■ Passage to read

You’d have to go under a river bridge either way before you could get enough speed. The bridge to the south (Poplar St.) has a 4 ft higher clearance than the bridge to the north (Eads).
The trick is to not get caught.
Hit a wire = Fail
Get your picture taken = Fail
Take a camera leaving proof in existence = Fail
Tell someone else = Fail
Then you know that it would take more than a possible plane crash to faze traffic passing through the Place de l’Étoile. Anyone driving there has already given up on life.
Me, no but I’d go with a pilot like this below anytime. I’m a geologist from Grand Junction so I was at Canyonlands and Arches all the time, just no plane. Off to look up Stevens Arch…
I didn’t even see the plane at first, just the shadow. It’s like being the ball on the world’s greatest golf course.
4 of us flew through the Arch in the Spring in 1981 - We were college students at Principia College in Elsah, Illinois… Back then it was Barn Storming. We flew through during a thick (no wind) snow storm. Took pictures from the inside of the Cessna 172 with a throw away camera and waited until I was in San Diego that Summer to develop them - to be safe.

■ Prompt 1
Answer these questions from the passage on flying through arches.
(a) How much higher is the clearance of the Poplar St. bridge than that of the Eads bridge?
(b) What does the geologist name as his hometown?
(c) In what aircraft did the four Principia College students fly through the Arch?
■ Prompt 2
Return the portion of the passage on flying through arches that opens with the words containing "4 of us flew" and closes with "to be safe.".

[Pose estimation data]
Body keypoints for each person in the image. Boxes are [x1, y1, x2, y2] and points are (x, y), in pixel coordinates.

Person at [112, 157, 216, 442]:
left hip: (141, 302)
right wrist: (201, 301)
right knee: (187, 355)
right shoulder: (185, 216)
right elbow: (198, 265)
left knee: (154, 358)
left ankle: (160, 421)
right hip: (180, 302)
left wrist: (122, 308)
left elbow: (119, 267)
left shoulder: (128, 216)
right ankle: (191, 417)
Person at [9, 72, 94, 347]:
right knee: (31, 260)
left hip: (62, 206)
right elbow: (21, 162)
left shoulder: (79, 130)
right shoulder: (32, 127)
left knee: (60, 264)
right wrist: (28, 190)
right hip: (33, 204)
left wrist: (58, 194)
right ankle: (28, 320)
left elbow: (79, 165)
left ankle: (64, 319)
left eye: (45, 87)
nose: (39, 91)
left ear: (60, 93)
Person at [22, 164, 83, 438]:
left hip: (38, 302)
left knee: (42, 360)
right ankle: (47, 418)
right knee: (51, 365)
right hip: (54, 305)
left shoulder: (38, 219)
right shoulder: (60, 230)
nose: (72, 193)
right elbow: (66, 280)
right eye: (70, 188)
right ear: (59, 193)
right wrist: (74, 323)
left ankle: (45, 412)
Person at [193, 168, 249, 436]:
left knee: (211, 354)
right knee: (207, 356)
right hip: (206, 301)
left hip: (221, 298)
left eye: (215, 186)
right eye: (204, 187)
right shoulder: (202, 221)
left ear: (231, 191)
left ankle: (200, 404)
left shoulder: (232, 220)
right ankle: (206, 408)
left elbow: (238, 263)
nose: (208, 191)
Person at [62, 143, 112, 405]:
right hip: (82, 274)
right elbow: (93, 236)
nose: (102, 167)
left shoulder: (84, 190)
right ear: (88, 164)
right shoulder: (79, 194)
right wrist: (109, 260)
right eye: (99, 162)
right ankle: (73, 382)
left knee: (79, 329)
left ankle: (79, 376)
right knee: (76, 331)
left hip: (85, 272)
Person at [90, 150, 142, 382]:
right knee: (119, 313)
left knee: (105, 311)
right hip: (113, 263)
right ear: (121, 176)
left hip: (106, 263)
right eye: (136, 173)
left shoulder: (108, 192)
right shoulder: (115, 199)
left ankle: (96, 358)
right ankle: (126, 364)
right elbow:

■ Task answer 1
(a) 4 ft
(b) Grand Junction
(c) A Cessna 172

■ Task answer 2
4 of us flew through the Arch in the Spring in 1981 - We were college students at Principia College in Elsah, Illinois… Back then it was Barn Storming. We flew through during a thick (no wind) snow storm. Took pictures from the inside of the Cessna 172 with a throw away camera and waited until I was in San Diego that Summer to develop them - to be safe.